Members or visitors?

In the war that opposes FaceBook to MySpace, there is another war, the audience metrics war.

MySpace is open, accessible to all.

FaceBook is closed, you must be logged to access it.

MySpace's audience is measured in unique visitors.

FaceBook's audience is measured in members.

There are obviously fewer members than visitors, because a member who is using several computers corresponds to several visitors, even "unique" ones. You could object that there can be several members on a given computer (in a household or in a cybercafé), but on average, uniques visitors are more important.

So, what metrics is closer to reality?

The concept of member is a better estimation of what I've called in a previous article, the "idiot" visitor.
At one condition: he/she must have good reason to identify.

This si the case for FaceBook, but it quite rare that 100% of visitors log-in (and some Google services for instance).
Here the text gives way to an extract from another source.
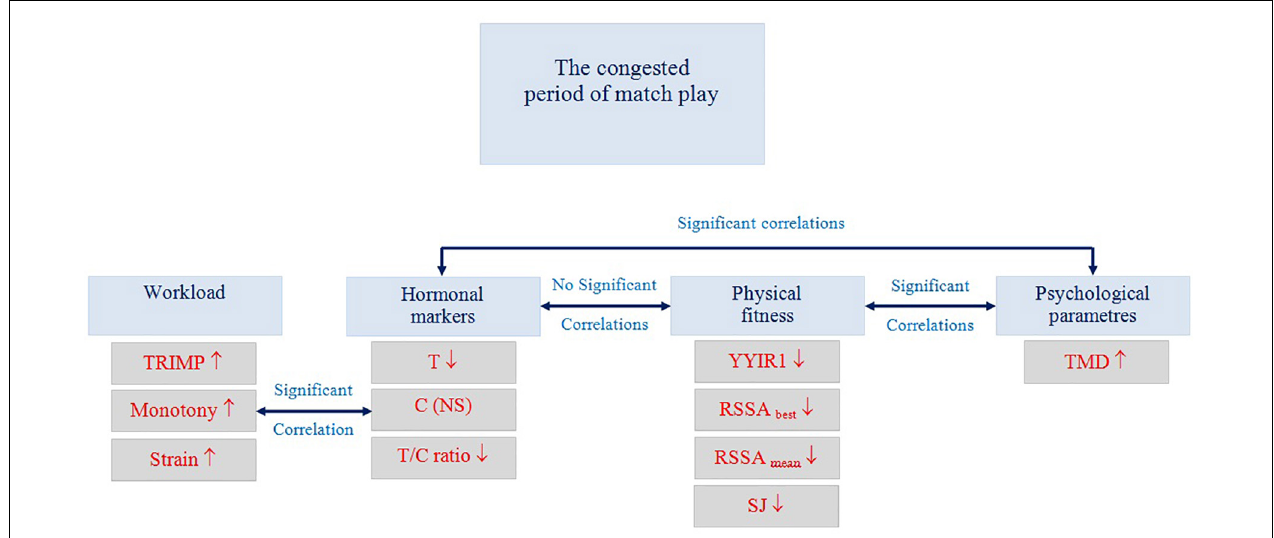
FIGURE 3 | Summary of the main findings of this study. TRIMP: Training Impulse. C: Cortisol. T: Testosterone. T/C: Testosterone/Cortisol ratio. YYIR 1: Yo-Yo intermittent recovery test level 1. SJ: Squat Jump. TMD: Total mood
Most of the time, only a part of the visitors will identify.

But as soon as a visitor is identified, why not use this information? Let me make myself clear...

Alenty's audience measurement system can recognize when visitors are identified on a website. Those who are not, are measured, as all site-centric tools, by a cooke.

So, we can do the complete usage analysis, using either the member identification (when available), or the cookie.

This way we get a better view of the real site audience.
Maybe fewer visitor numbers (because they have been deduplicated), but a better estimate of their visit frequency, the time they spend on the site, and the possibility to link these members to the internal website clients database!

All this, of course, automatically, and transparently....

What do you think of such a mix model?